1800年ごろの亡命宮廷の関心はイギリスとの講和を目指したスパーン(Alexander van Spaen (Wikipedia))の交渉にあった.(p.149)オランダはフランスの対英戦争に組み込まれていたが,負担が重く,中立を目指していた.そのためにはフランスの進駐軍に退去してもらって,やはり中立だったプロイセン兵に主要都市を固めてもらうというのが現実的な路線であり,共和国政府はイギリスともプロイセンとも関係の深いオラニエ家の協力を求めるため,バタヴィア共和国への忠誠は拒んだものの,共和国転覆の動きには加わっていなかったスパーンに白羽の矢を立てたのだった.スパーンはオラニエ家ともプロイセン家ともコネがあった.スパーンは1800年春にイギリスに渡り,オラニエ家の仲介でイギリス政府と接触した.(p.163-164)その後スパーンはベルリンにわたって交渉したが,1800年7月になると,ナポレオン・ボナパルト将軍のイタリアでの勝利のため,フランス政府は講和を急ぐ理由がなくなってしまい,結局講和は1802年のアミアンの和約を待つことになる.

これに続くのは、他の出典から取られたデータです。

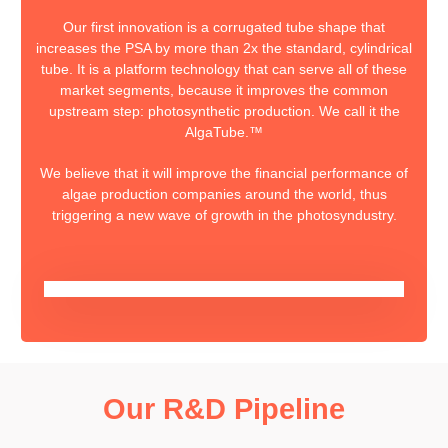
Our first innovation is a corrugated tube shape that
increases the PSA by more than 2x the standard, cylindrical
tube. It is a platform technology that can serve all of these
market segments, because it improves the common
upstream step: photosynthetic production. We call it the
AlgaTube.™
We believe that it will improve the financial performance of
algae production companies around the world, thus
triggering a new wave of growth in the photosyndustry.
Our R&D Pipeline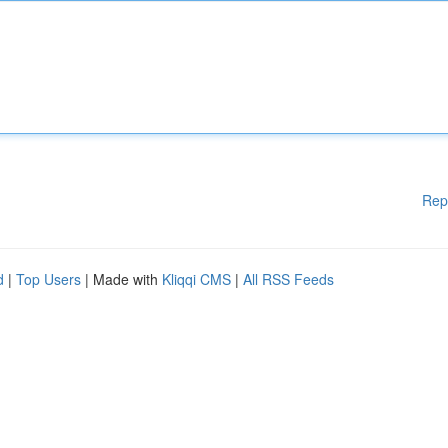
Rep
d
|
Top Users
| Made with
Kliqqi CMS
|
All RSS Feeds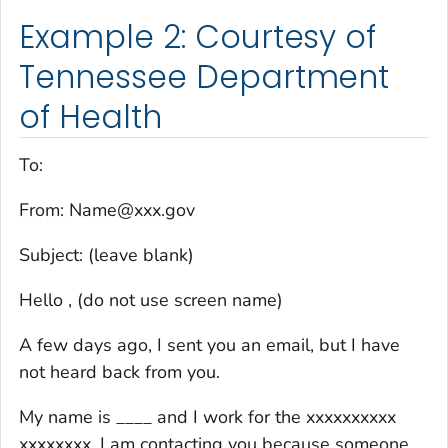
Example 2: Courtesy of
Tennessee Department
of Health
To:
From: Name@xxx.gov
Subject: (leave blank)
Hello , (do not use screen name)
A few days ago, I sent you an email, but I have
not heard back from you.
My name is ____ and I work for the xxxxxxxxxx
xxxxxxxx. I am contacting you because someone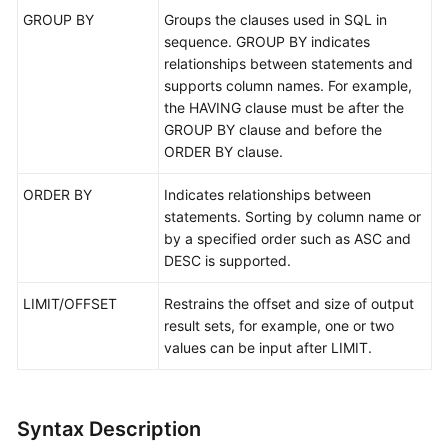
GROUP BY
Groups the clauses used in SQL in
Schema
sequence. GROUP BY indicates
Management
relationships between statements and
supports column names. For example,
Shard
the HAVING clause must be after the
Configuration
GROUP BY clause and before the
ORDER BY clause.
Data
Nodes
ORDER BY
Indicates relationships between
statements. Sorting by column name or
Parameter
by a specified order such as ASC and
Template
DESC is supported.
Management
LIMIT/OFFSET
Restrains the offset and size of output
result sets, for example, one or two
Account
values can be input after LIMIT.
Management
Backups
and
Syntax Description
Restorations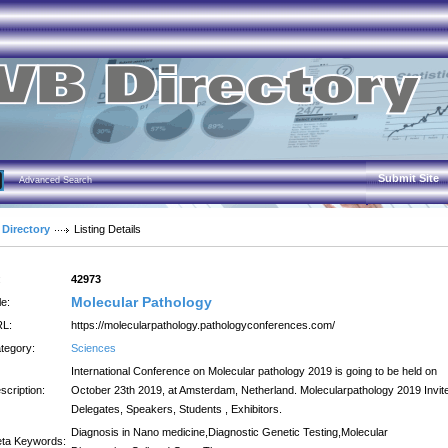
Submit Site
Advanced Search
 Directory
Listing Details
:
42973
Molecular Pathology
le:
L:
https://molecularpathology.pathologyconferences.com/
tegory:
Sciences
International Conference on Molecular pathology 2019 is going to be held on
scription:
October 23th 2019, at Amsterdam, Netherland. Molecularpathology 2019 Invit
Delegates, Speakers, Students , Exhibitors.
Diagnosis in Nano medicine,Diagnostic Genetic Testing,Molecular
ta Keywords: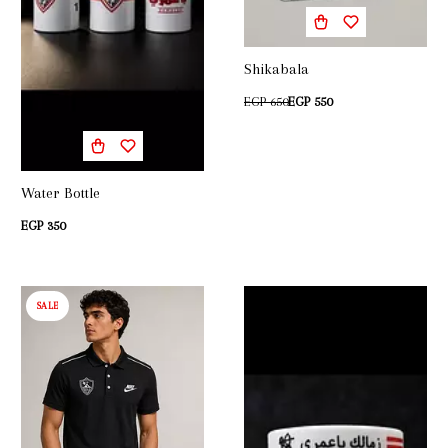
Shikabala
EGP 650
EGP 550
Water Bottle
EGP 350
SALE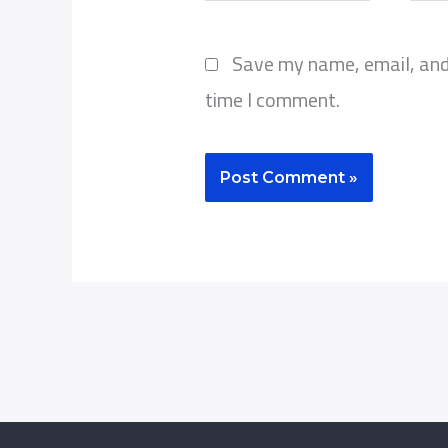
Save my name, email, and 
time I comment.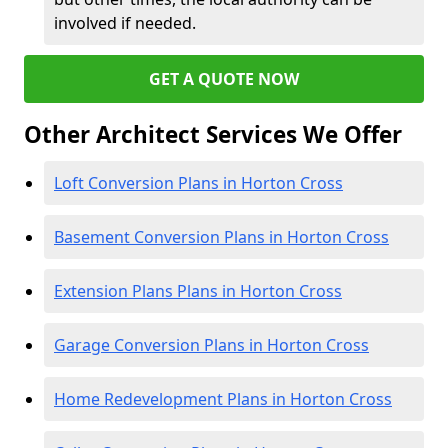
involved if needed.
GET A QUOTE NOW
Other Architect Services We Offer
Loft Conversion Plans in Horton Cross
Basement Conversion Plans in Horton Cross
Extension Plans Plans in Horton Cross
Garage Conversion Plans in Horton Cross
Home Redevelopment Plans in Horton Cross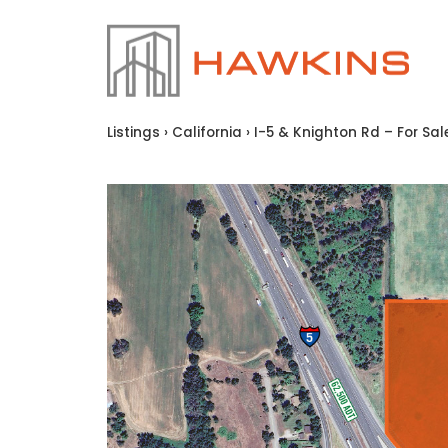
Listings
›
California
›
I-5 & Knighton Rd – For Sal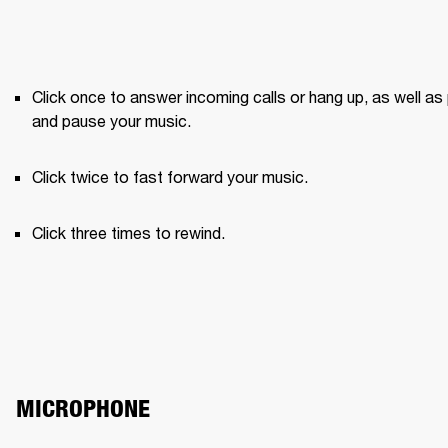
Click once to answer incoming calls or hang up, as well as 
and pause your music.
Click twice to fast forward your music.
Click three times to rewind.
MICROPHONE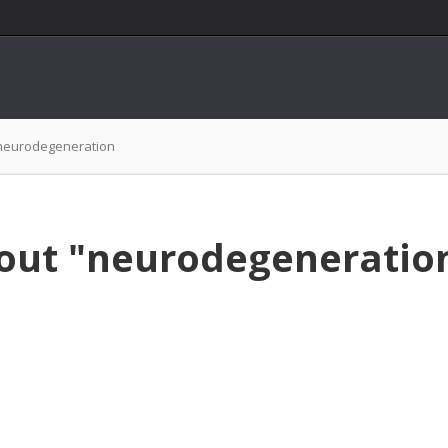
neurodegeneration
bout "neurodegeneratio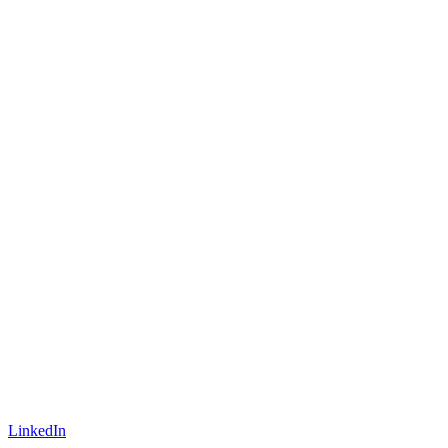
LinkedIn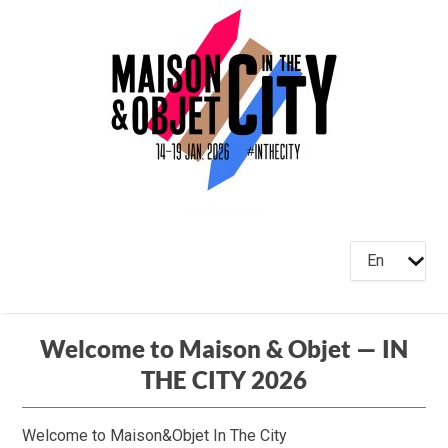
En
Welcome to Maison & Objet — IN
THE CITY 2026
Welcome to Maison&Objet In The City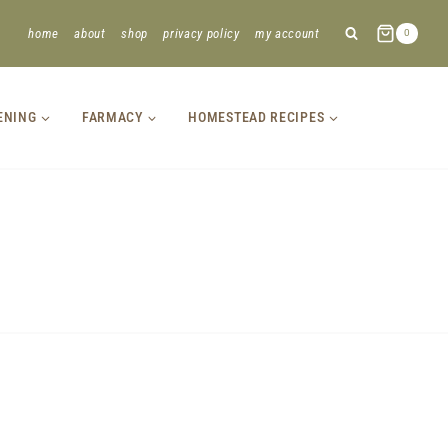
home
about
shop
privacy policy
my account
0
ENING
FARMACY
HOMESTEAD RECIPES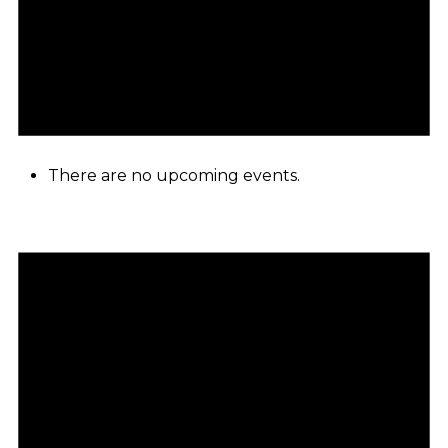
There are no upcoming events.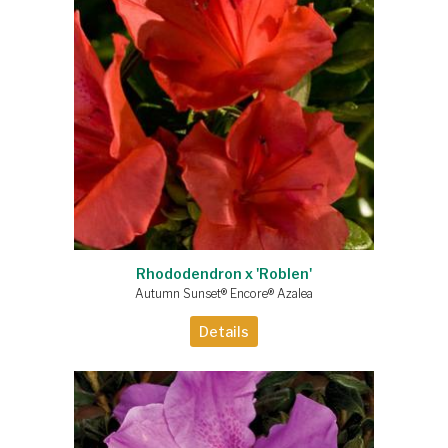
Rhododendron x 'Roblen'
Autumn Sunset® Encore® Azalea
Details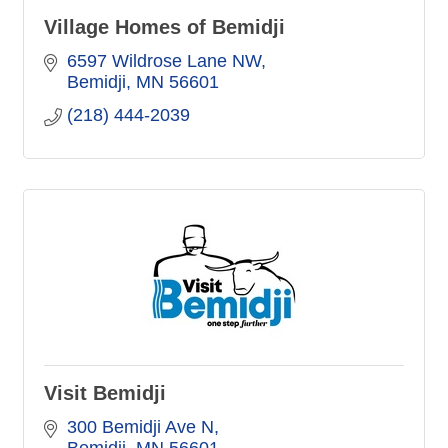
Village Homes of Bemidji
6597 Wildrose Lane NW
Bemidji
MN
56601
(218) 444-2039
Visit Bemidji
300 Bemidji Ave N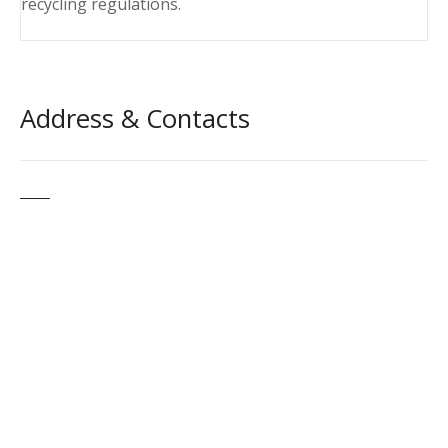
recycling regulations.
Address & Contacts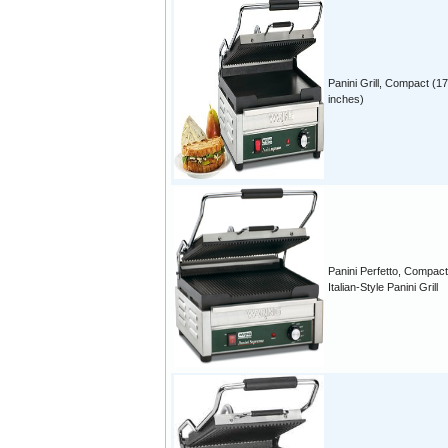
Panini Grill, Compact (17
inches)
Panini Perfetto, Compact
Italian-Style Panini Grill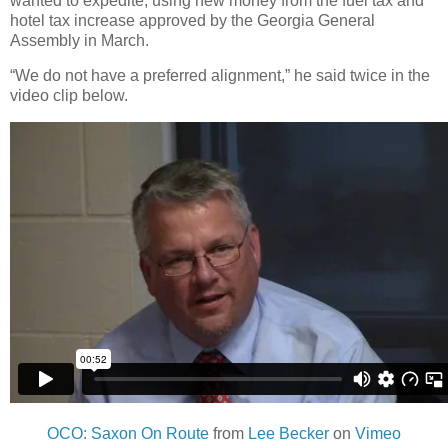
wanted to expedite, using new money from the fuel tax and
hotel tax increase approved by the Georgia General
Assembly in March.
“We do not have a preferred alignment,” he said twice in the
video clip below.
OCO: Saxon On Route
from
Lee Becker
on
Vimeo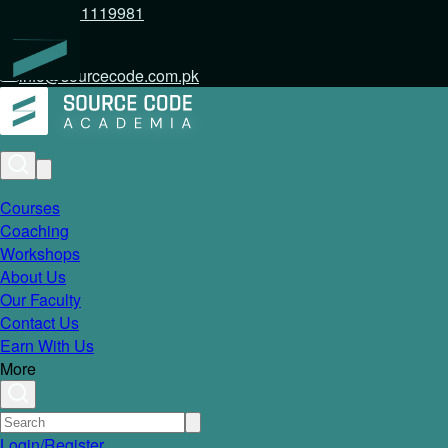
+92 317 1119981
info@sourcecode.com.pk
Courses
Coaching
Workshops
About Us
Our Faculty
Contact Us
Earn With Us
More
Login/Register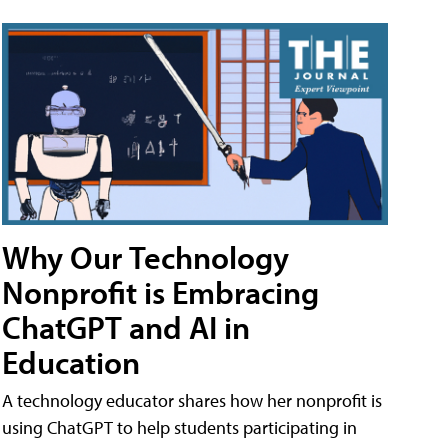
Why Our Technology
Nonprofit is Embracing
ChatGPT and AI in
Education
A technology educator shares how her nonprofit is
using ChatGPT to help students participating in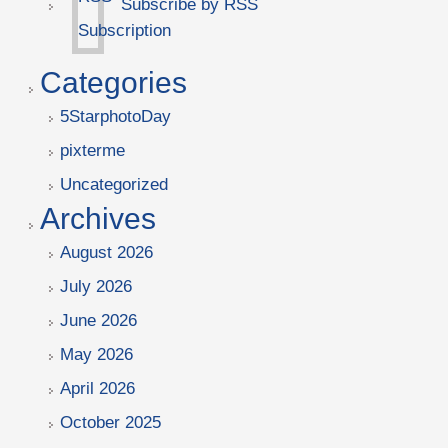
Subscribe by RSS
Categories
5StarphotoDay
pixterme
Uncategorized
Archives
August 2026
July 2026
June 2026
May 2026
April 2026
October 2025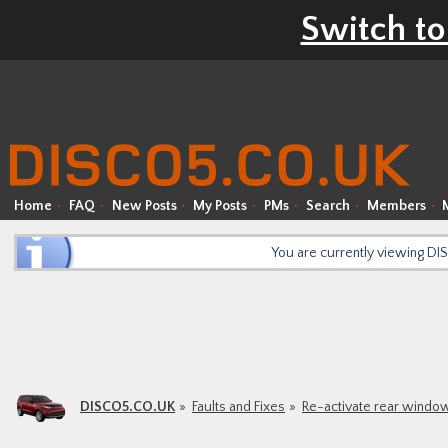
Switch to
Home
FAQ
New Posts
My Posts
PMs
Search
Members
You are currently viewing D
DISCO5.CO.UK
Faults and Fixes
Re-activate rear windo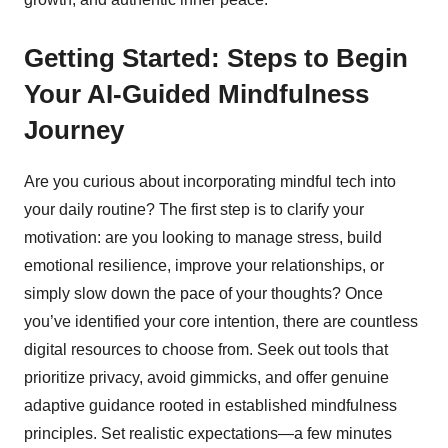
Getting Started: Steps to Begin
Your AI-Guided Mindfulness
Journey
Are you curious about incorporating mindful tech into
your daily routine? The first step is to clarify your
motivation: are you looking to manage stress, build
emotional resilience, improve your relationships, or
simply slow down the pace of your thoughts? Once
you’ve identified your core intention, there are countless
digital resources to choose from. Seek out tools that
prioritize privacy, avoid gimmicks, and offer genuine
adaptive guidance rooted in established mindfulness
principles. Set realistic expectations—a few minutes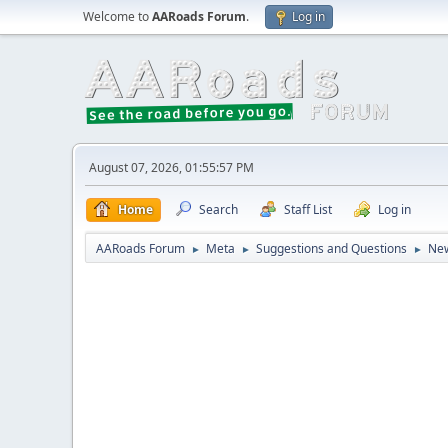
Welcome to
AARoads Forum
.
Log in
August 07, 2026, 01:55:57 PM
Home
Search
Staff List
Log in
AARoads Forum
Meta
Suggestions and Questions
New
►
►
►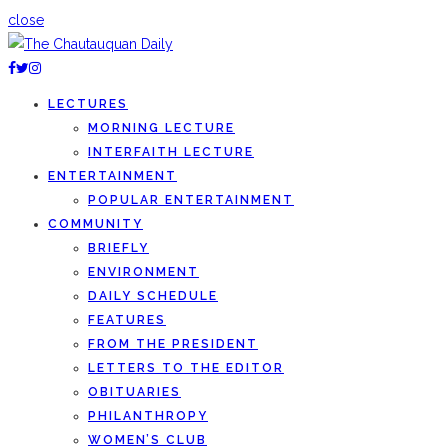
close
LECTURES
MORNING LECTURE
INTERFAITH LECTURE
ENTERTAINMENT
POPULAR ENTERTAINMENT
COMMUNITY
BRIEFLY
ENVIRONMENT
DAILY SCHEDULE
FEATURES
FROM THE PRESIDENT
LETTERS TO THE EDITOR
OBITUARIES
PHILANTHROPY
WOMEN’S CLUB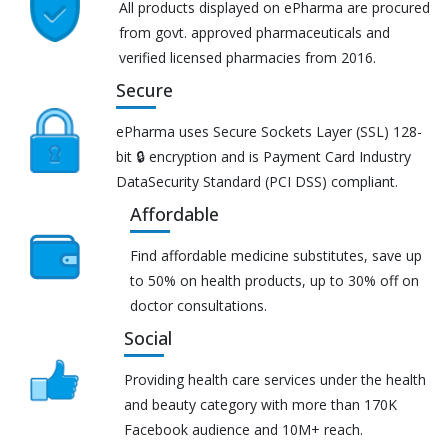
All products displayed on ePharma are procured
from govt. approved pharmaceuticals and
verified licensed pharmacies from 2016.
Secure
ePharma uses Secure Sockets Layer (SSL) 128-
bit 🔒 encryption and is Payment Card Industry
DataSecurity Standard (PCI DSS) compliant.
Affordable
Find affordable medicine substitutes, save up
to 50% on health products, up to 30% off on
doctor consultations.
Social
Providing health care services under the health
and beauty category with more than 170K
Facebook audience and 10M+ reach.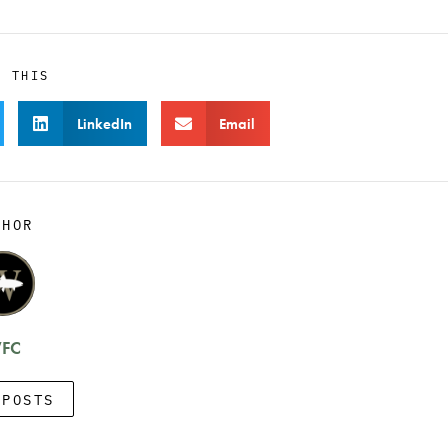
E THIS
LinkedIn
Email
THOR
FC
 POSTS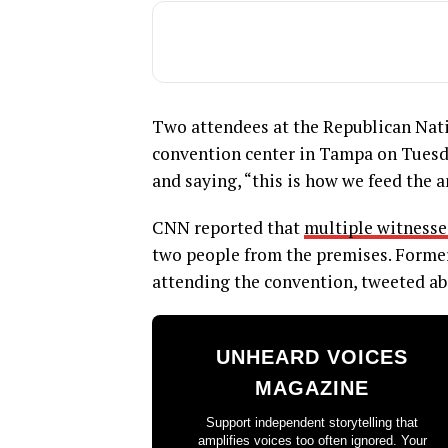
Two attendees at the Republican Nat
convention center in Tampa on Tuesda
and saying, “this is how we feed the a
CNN reported that
multiple witnesse
two people from the premises. Forme
attending the convention, tweeted abo
UNHEARD VOICES
MAGAZINE
Support independent storytelling that
amplifies voices too often ignored. Your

ベルリンからのスパーンの手紙は,12×16の一種の回転グリルを使っていた(p.169, 172-181).なお,ウィレム5世の文書からは,1745年に書かれたと思われる,16×16の回転グリルを使った暗号文も発見されている(p.106-118).
ウィレム5世は1806年に没し,ナポレオン没落後の1815年,太子ウィレムが初代オランダ国王ウィレム1世として即位する.